Passage shown -
Normally distributed and uncorrelated does not imply independent

In probability theory, two random variables being uncorrelated does not imply their independence. In some contexts, uncorrelatedness implies at least pairwise independence (as when the random variables involved have Bernoulli distributions).

It is sometimes mistakenly thought that one context in which uncorrelatedness implies independence is when the random variables involved are normally distributed. However, this is incorrect if the variables are merely marginally normally distributed but not jointly normally distributed.

Suppose two random variables X and Y are jointly normally distributed. That is the same as saying that the random vector (X, Y) has a multivariate normal distribution. It means that the joint probability distribution of X and Y is such that for any two constant (i.e., non-random) scalars a and b, the random variable aX + bY is normally distributed. In that case if X and Y are uncorrelated, i.e., their covariance cov(X, Y) is zero, then they are independent. However, it is possible for two random variables X and Y to be so distributed jointly that each one alone is marginally normally distributed, and they are uncorrelated, but they are not independent; examples are given below.

Data shown -
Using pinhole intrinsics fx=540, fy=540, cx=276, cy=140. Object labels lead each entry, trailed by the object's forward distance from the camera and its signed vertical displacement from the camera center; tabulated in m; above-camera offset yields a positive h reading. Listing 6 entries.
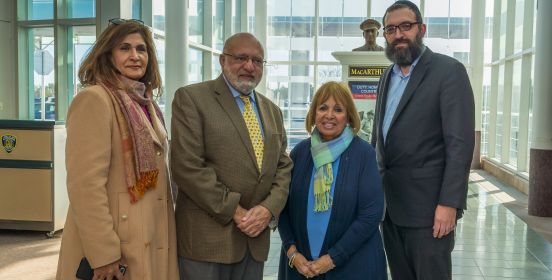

What to produce - Reproduce the part of the passage on uncorrelated normal variables between "Normally distributed and" and "have Bernoulli distributions).", inclusive. The listing has nothing to do with the passage on uncorrelated normal variables.

Solution to the problem -
Normally distributed and uncorrelated does not imply independent

In probability theory, two random variables being uncorrelated does not imply their independence. In some contexts, uncorrelatedness implies at least pairwise independence (as when the random variables involved have Bernoulli distributions).